**REQUIREMENT:** Pick out each line in these entries that contains the string "המגזין".

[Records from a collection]
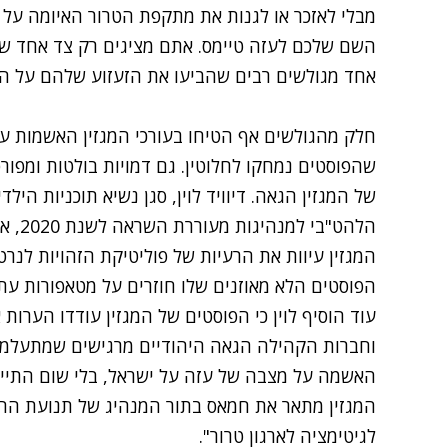
השם שלכם לעזה טיימס. אתם מציגים רק צד אחד של 
אחד מגולשים רבים שהביעו את הזעזוע שלהם על הפ
חלק מהגולשים אף הטיחו בעורכי המגזין האשמות על 
שהפוסטים נמחקו לחלוטין. גם דמויות בולטות ומפו
המגזין עיוות את הרעיות של פוליטיקת הזהויות לנרט
הפוסטים הלא מאוזנים שלו חוזרים על מטאפורות עתי
עוד הוסיף לוין כי הפוסטים של המגזין עודדו הערות
וחברות הקהילה הגאה היהודיים מרגישים שמתעלמים
האשמה על מצבה של עזה על ישראל, בלי שום התייחסו
המגזין מתאר את חמאס בתור המנהיג של תנועת ההת
לגיטימציה לארגון טרור".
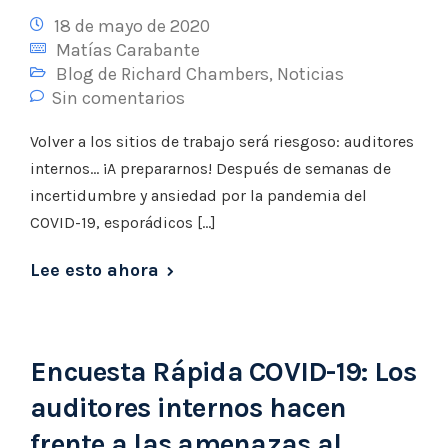
18 de mayo de 2020
Matías Carabante
Blog de Richard Chambers
,
Noticias
Sin comentarios
Volver a los sitios de trabajo será riesgoso: auditores
internos… ¡A prepararnos! Después de semanas de
incertidumbre y ansiedad por la pandemia del
COVID-19, esporádicos […]
Lee esto ahora
Encuesta Rápida COVID-19: Los
auditores internos hacen
frente a las amenazas al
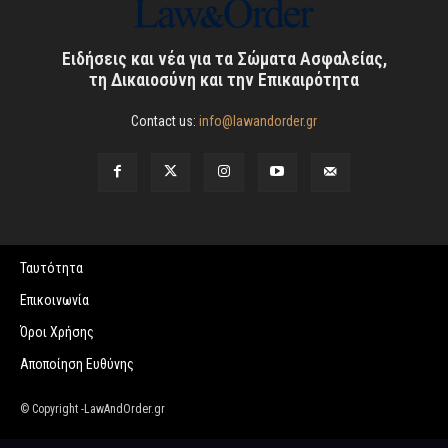
Ειδήσεις και νέα για τα Σώματα Ασφαλείας,
τη Δικαιοσύνη και την Επικαιρότητα
Contact us:
info@lawandorder.gr
Ταυτότητα
Επικοινωνία
Όροι Χρήσης
Αποποίηση Ευθύνης
© Copyright -LawAndOrder.gr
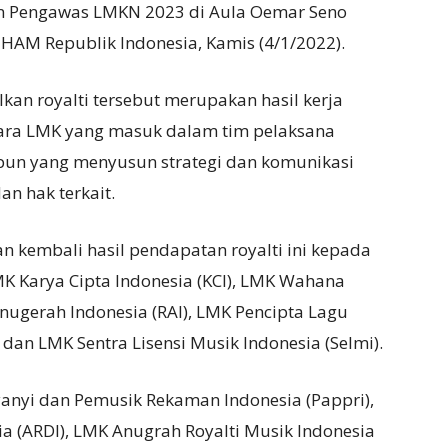
n Pengawas LMKN 2023 di Aula Oemar Seno
HAM Republik Indonesia, Kamis (4/1/2022).
an royalti tersebut merupakan hasil kerja
ara LMK yang masuk dalam tim pelaksana
un yang menyusun strategi dan komunikasi
n hak terkait.
n kembali hasil pendapatan royalti ini kepada
MK Karya Cipta Indonesia (KCI), LMK Wahana
nugerah Indonesia (RAI), LMK Pencipta Lagu
dan LMK Sentra Lisensi Musik Indonesia (Selmi).
nyi dan Pemusik Rekaman Indonesia (Pappri),
a (ARDI), LMK Anugrah Royalti Musik Indonesia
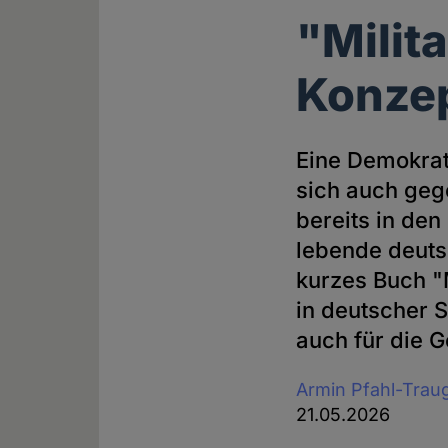
"Milit
Konzep
Eine Demokrati
sich auch geg
bereits in de
lebende deuts
kurzes Buch "
in deutscher 
auch für die 
Armin Pfahl-Trau
21.05.2026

**FINAL ANSWER:**
חלק מהגולשים אף הטיחו בעורכי המגזין האשמות על 
המגזין עיוות את הרעיות של פוליטיקת הזהויות לנרט
עוד הוסיף לוין כי הפוסטים של המגזין עודדו הערות
המגזין מתאר את חמאס בתור המנהיג של תנועת ההת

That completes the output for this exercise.